Distrito 8

Boys and girls of Valparaiso, Chile, 2013

Paulina, 12, student, dreams to become a flight attendant one day. Many of her girlfriends at school are having their first baby. Here in Cerro San Juan de Dios, district n.8, children seem to become adults very quickly. Paulina looks me straight in the eyes as if she had known me for a lifetime. In front and behind the camera, Paulina makes me wonder if any woman has ever looked me in the eyes before.

Walking around her neighborhood it is a common thing to see pregnant girls aged 11-16 shyly emerge from patios and doors. And I've seen families trying to hide them during some of my visits. At the same time the boys here are more mature and quick thinking than any other child at their same age. They are adapting to the environment. They walk me around the district, they show me their secret spots, their homes. They know where it is safe to walk and where it is not: they take charge of my protection, and I'm not at all sure if they are serious or not: some of them are only 10 years old. In any case, they are the best humans beings I've ever met.

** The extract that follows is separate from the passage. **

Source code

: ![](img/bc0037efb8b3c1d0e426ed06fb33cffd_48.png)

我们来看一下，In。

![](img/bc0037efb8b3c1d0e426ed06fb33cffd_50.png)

All of them are the officially called niños en riesgo social, children victims of poverty, violence, orphans. In general, children who were not desired and are at high risk of being excluded from society even before entering it.

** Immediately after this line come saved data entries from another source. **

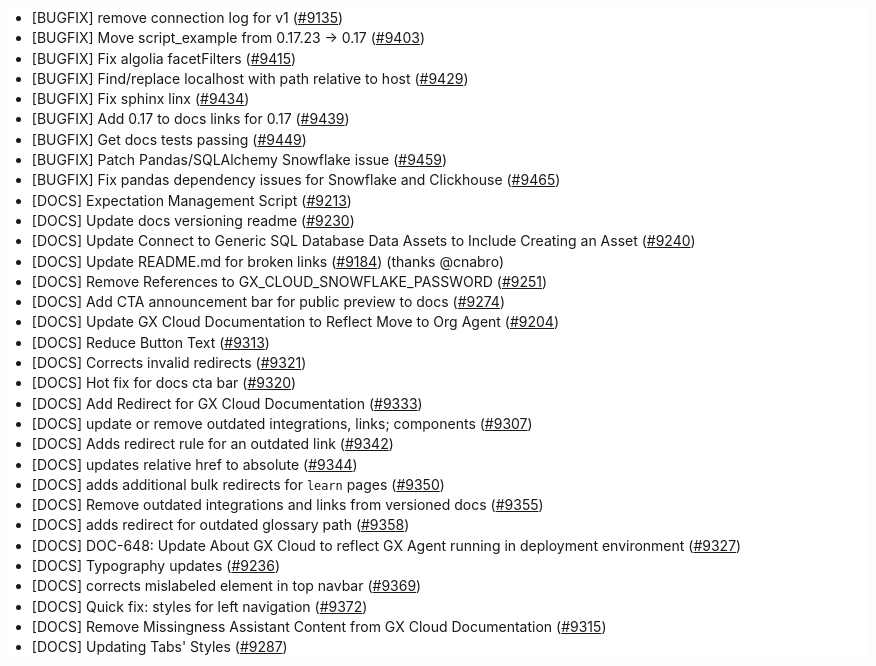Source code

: - [BUGFIX] remove connection log for v1 ([#9135](https://github.com/great-expectations/great_expectations/pull/9135))
- [BUGFIX] Move script_example from 0.17.23 -> 0.17 ([#9403](https://github.com/great-expectations/great_expectations/pull/9403))
- [BUGFIX] Fix algolia facetFilters ([#9415](https://github.com/great-expectations/great_expectations/pull/9415))
- [BUGFIX] Find/replace localhost with path relative to host ([#9429](https://github.com/great-expectations/great_expectations/pull/9429))
- [BUGFIX] Fix sphinx linx ([#9434](https://github.com/great-expectations/great_expectations/pull/9434))
- [BUGFIX] Add 0.17 to docs links for 0.17 ([#9439](https://github.com/great-expectations/great_expectations/pull/9439))
- [BUGFIX] Get docs tests passing ([#9449](https://github.com/great-expectations/great_expectations/pull/9449))
- [BUGFIX] Patch Pandas/SQLAlchemy Snowflake issue ([#9459](https://github.com/great-expectations/great_expectations/pull/9459))
- [BUGFIX] Fix pandas dependency issues for Snowflake and Clickhouse ([#9465](https://github.com/great-expectations/great_expectations/pull/9465))
- [DOCS] Expectation Management Script ([#9213](https://github.com/great-expectations/great_expectations/pull/9213))
- [DOCS] Update docs versioning readme ([#9230](https://github.com/great-expectations/great_expectations/pull/9230))
- [DOCS] Update Connect to Generic SQL Database Data Assets to Include Creating an Asset ([#9240](https://github.com/great-expectations/great_expectations/pull/9240))
- [DOCS] Update README.md for broken links ([#9184](https://github.com/great-expectations/great_expectations/pull/9184)) (thanks @cnabro)
- [DOCS] Remove References to GX_CLOUD_SNOWFLAKE_PASSWORD ([#9251](https://github.com/great-expectations/great_expectations/pull/9251))
- [DOCS] Add CTA announcement bar for public preview to docs ([#9274](https://github.com/great-expectations/great_expectations/pull/9274))
- [DOCS] Update GX Cloud Documentation to Reflect Move to Org Agent ([#9204](https://github.com/great-expectations/great_expectations/pull/9204))
- [DOCS] Reduce Button Text ([#9313](https://github.com/great-expectations/great_expectations/pull/9313))
- [DOCS] Corrects invalid redirects ([#9321](https://github.com/great-expectations/great_expectations/pull/9321))
- [DOCS] Hot fix for docs cta bar ([#9320](https://github.com/great-expectations/great_expectations/pull/9320))
- [DOCS] Add Redirect for GX Cloud Documentation ([#9333](https://github.com/great-expectations/great_expectations/pull/9333))
- [DOCS] update or remove outdated integrations, links; components ([#9307](https://github.com/great-expectations/great_expectations/pull/9307))
- [DOCS] Adds redirect rule for an outdated link ([#9342](https://github.com/great-expectations/great_expectations/pull/9342))
- [DOCS] updates relative href to absolute ([#9344](https://github.com/great-expectations/great_expectations/pull/9344))
- [DOCS] adds additional bulk redirects for `learn` pages ([#9350](https://github.com/great-expectations/great_expectations/pull/9350))
- [DOCS] Remove outdated integrations and links from versioned docs ([#9355](https://github.com/great-expectations/great_expectations/pull/9355))
- [DOCS] adds redirect for outdated glossary path ([#9358](https://github.com/great-expectations/great_expectations/pull/9358))
- [DOCS] DOC-648: Update About GX Cloud to reflect GX Agent running in deployment environment ([#9327](https://github.com/great-expectations/great_expectations/pull/9327))
- [DOCS] Typography updates ([#9236](https://github.com/great-expectations/great_expectations/pull/9236))
- [DOCS] corrects mislabeled element in top navbar ([#9369](https://github.com/great-expectations/great_expectations/pull/9369))
- [DOCS] Quick fix: styles for left navigation ([#9372](https://github.com/great-expectations/great_expectations/pull/9372))
- [DOCS] Remove Missingness Assistant Content from GX Cloud Documentation ([#9315](https://github.com/great-expectations/great_expectations/pull/9315))
- [DOCS] Updating Tabs' Styles ([#9287](https://github.com/great-expectations/great_expectations/pull/9287))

In Chile, historically, there's a simpler word for them: niños huachos.

Lucas lives in a green painted house with his aunt because his mother is always drunk and his father disappeared many year ago. Both of Marco's parents are dead. Josefina lives with her grandparents in a house on the very top of the Cerro (hill): in the city of Valparaiso the higher you live the poorer you are and, as crazy as it may seem, many people up here have never been to the sea. The boys territory finishes at Avenida Alemania, a road that, by cutting the mountain in two, divides the bay area from the steeper hills, the rich from the poor.

Chile’s population is approximately 18 million, of which 27% is under 15 years old. Abortion has constituted a crime in Chile since 1874. An astounding number of women every year risk illegal and therefore unsafe abortions, reflecting a general inability of women to control their fertility by other means. Indeed, surveys suggest that a very high proportion of pregnancies in Chile are not desired.